Les artisans distillateurs confrontés à la réalité d’un monopole

Selon Radio-canada, dans un article daté du 23 janvier 2020, une lettre de la Société des alcools du Nouveau-Brunswick a été envoyée aux artisans producteurs d’alcool de la province indiquant que les produits qui n’atteignent pas des objectifs de vente pourraient être retirés. Dans un contexte de libre marché, la démarche n’est pas étrange. Il est normal qu’un détaillant qui ne vend pas assez d’un produit décide de ne plus le vendre. Mais dans un contexte monopolistique qui oblige les artisans à vendre uniquement par ce réseau, la question souligne une problématique. Admettons qu’un produit ne se vend pas assez, il est donc retiré de la vente. Mais que peut faire l’artisan avec ce produit invendu ou retiré des tablettes de la Société des alcools du Nouveau-Brunswick? La réponse n’est pas connue à ce jour.

Au Québec, la Société des alcools du Québec a le monopole des spiritueux. La problématique ne se pose donc pas pour la bière. Mais qu’arriverait-il si elle décidait d’appliquer le même règlement et de ce fait, couper le circuit de distribution – obligatoire – de très nombreux alcools du Québec? Nul ne le sait. Le développement exponentiel des alcools du terroir et l’espace tablette disponible fait en sorte que la question se posera un jour. Et plus rapidement qu’autrement.

Le retour de la Lager

La Lager a mauvaise presse. Ou plutôt avait mauvaise presse. Fermentation préférée des grands groupes brassicoles depuis deux siècles, elle est souvent associée au style Pilsner qui a permis à de nombreuses brasseries internationales de créer un empire. Depuis plusieurs années, on voit le retour de cette bière dans une approche beaucoup plus artisanale. J’estime que l’amélioration des techniques de brassage chez les artisans, le matériel de plus en plus performant et les capacités de brassage – mais surtout de garde – ont permis le retour de la Pilsner auprès des microbrasseries.

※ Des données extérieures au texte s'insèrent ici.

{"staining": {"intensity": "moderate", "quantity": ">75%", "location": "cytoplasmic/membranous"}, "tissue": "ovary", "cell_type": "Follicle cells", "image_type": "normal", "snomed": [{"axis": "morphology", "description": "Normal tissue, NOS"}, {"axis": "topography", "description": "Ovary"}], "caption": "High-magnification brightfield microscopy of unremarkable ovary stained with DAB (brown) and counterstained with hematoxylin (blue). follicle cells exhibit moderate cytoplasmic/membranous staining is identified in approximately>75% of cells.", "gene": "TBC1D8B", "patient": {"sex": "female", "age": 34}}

La demande est de plus en plus forte. La Lager blonde est la réponse aux très nombreuses bières « gadgets » qui sortent en ce moment sur le marché et qui vous offrent une panoplie de saveurs allant du jus d’orange au smoothie. Il faut de tout pour faire un monde…
Mais la couleur « blonde » va doucement laisser de la place à d’autres couleurs liées à des styles historiques comme les Dunkel allemandes ou autres bières caramélisées, aux notes franches liées aux malts. L’année 2020 sera sous le signe du renouveau de cette fermentation autrefois associée aux grands brasseurs.

Le développement de la bière importée

Ce n’est pas la première fois que je le mentionne, mais la bière importée se porte très bien et son développement ne cesse d’augmenter. Lorsque je pose la question aux consommateurs qui achètent des bières importées, la réponse la plus souvent nommée est sans contredit celle du goût. Je ne parle pas du gout spécial de la bière importée, mais bel et bien du goût différent, mais surtout constant. Que vous achetiez une marque de bière en hiver ou en été, son goût est contrôlé, calibré et identique. Le consommateur recherche de la constance dans son envie de découverte, et les bières importées jouissent d’une réputation incroyable auprès des consommateurs québécois. C’est clairement le segment de bières en compétition directe avec les bières de microbrasseries.

Qualité – Microbrasserie

Qu’on se le dise, la qualité globale des bières de microbrasseries sur les tablettes de votre détaillant favori est légèrement en baisse. L’année qui se profile devant nous devra être celle d’une prise de conscience globale et d’une amélioration de la durée de vie des produits sur les tablettes. Il s’agit tout simplement de l’avenir de ce segment auprès des consommateurs!